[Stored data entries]
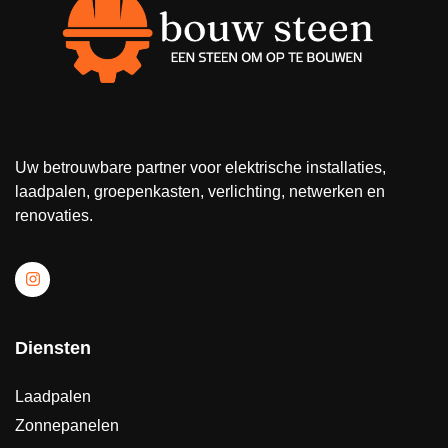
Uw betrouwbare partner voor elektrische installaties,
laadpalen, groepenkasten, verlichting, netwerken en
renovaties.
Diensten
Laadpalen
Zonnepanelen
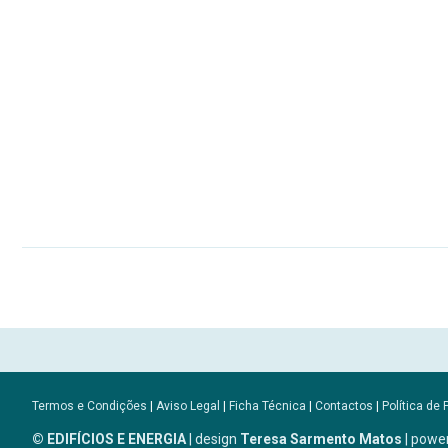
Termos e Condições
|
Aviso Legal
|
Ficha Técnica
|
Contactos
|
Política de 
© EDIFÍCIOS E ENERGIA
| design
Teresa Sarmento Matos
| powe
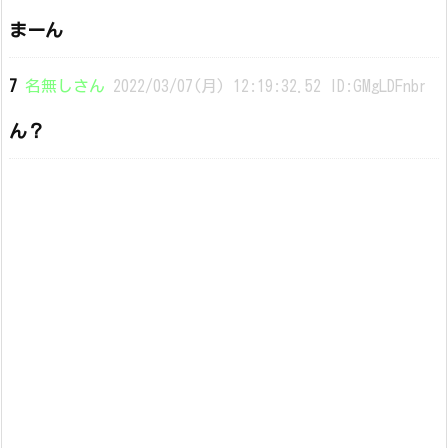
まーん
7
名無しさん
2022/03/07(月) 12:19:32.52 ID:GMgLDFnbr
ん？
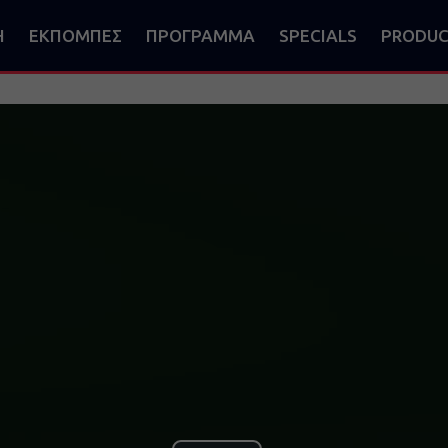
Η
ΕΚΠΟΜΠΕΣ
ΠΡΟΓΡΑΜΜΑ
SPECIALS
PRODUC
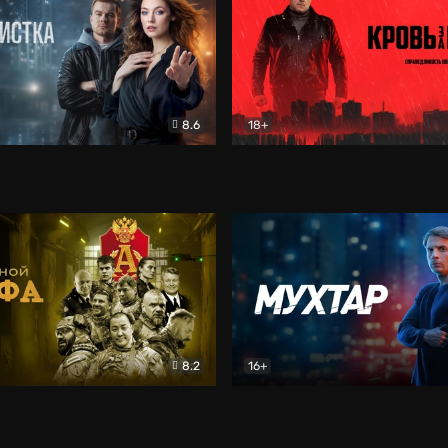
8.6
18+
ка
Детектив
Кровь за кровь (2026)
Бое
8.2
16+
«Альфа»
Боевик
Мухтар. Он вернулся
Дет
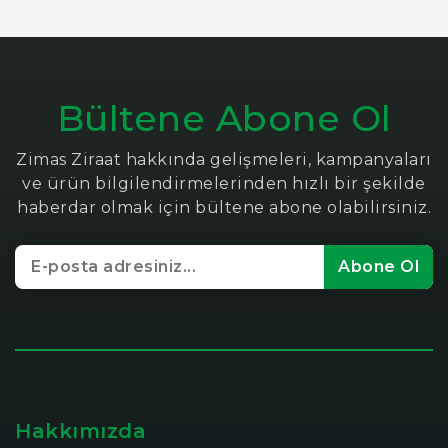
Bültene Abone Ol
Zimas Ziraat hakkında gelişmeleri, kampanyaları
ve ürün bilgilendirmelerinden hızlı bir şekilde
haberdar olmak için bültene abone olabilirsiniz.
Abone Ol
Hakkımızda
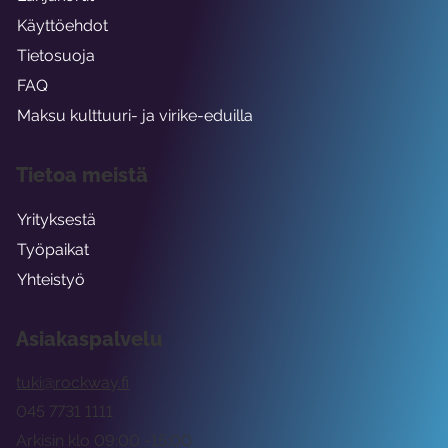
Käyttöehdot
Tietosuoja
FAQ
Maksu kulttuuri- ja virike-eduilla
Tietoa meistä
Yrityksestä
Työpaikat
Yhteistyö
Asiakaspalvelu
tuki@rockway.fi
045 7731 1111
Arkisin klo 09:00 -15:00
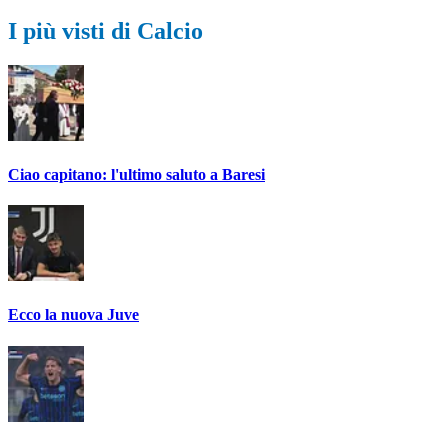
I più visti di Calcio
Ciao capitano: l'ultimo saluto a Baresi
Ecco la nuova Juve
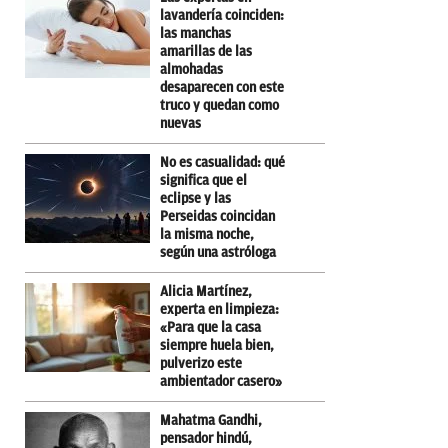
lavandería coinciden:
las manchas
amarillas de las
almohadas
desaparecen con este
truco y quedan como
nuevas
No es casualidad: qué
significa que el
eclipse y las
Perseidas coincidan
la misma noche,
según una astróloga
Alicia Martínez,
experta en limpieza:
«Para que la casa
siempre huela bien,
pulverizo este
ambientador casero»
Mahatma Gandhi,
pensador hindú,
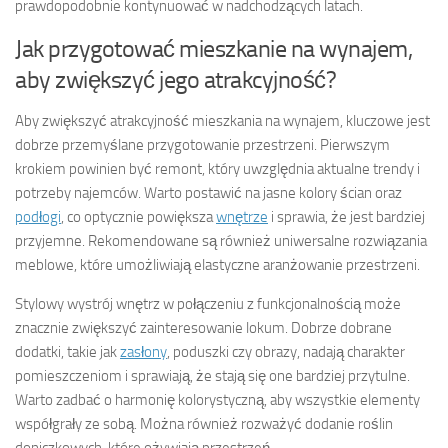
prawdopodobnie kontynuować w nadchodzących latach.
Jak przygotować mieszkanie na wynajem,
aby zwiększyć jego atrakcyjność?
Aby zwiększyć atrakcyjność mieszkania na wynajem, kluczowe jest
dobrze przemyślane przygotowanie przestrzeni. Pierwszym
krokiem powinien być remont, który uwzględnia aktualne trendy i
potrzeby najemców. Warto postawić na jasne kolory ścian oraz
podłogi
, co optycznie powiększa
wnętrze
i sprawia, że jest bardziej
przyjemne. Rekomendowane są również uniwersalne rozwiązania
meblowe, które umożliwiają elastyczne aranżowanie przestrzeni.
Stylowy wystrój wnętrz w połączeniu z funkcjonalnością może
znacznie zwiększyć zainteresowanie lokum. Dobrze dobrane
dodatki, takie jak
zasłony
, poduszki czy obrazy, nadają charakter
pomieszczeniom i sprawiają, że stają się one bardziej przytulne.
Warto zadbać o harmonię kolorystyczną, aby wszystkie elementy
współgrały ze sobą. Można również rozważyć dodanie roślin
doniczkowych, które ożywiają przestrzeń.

| WORK ITEM |
Count the lines of the data above that contain the string "atrakcyjność", treating case as significant, and reply with the number alone.

| EXERCISE ANSWER |
2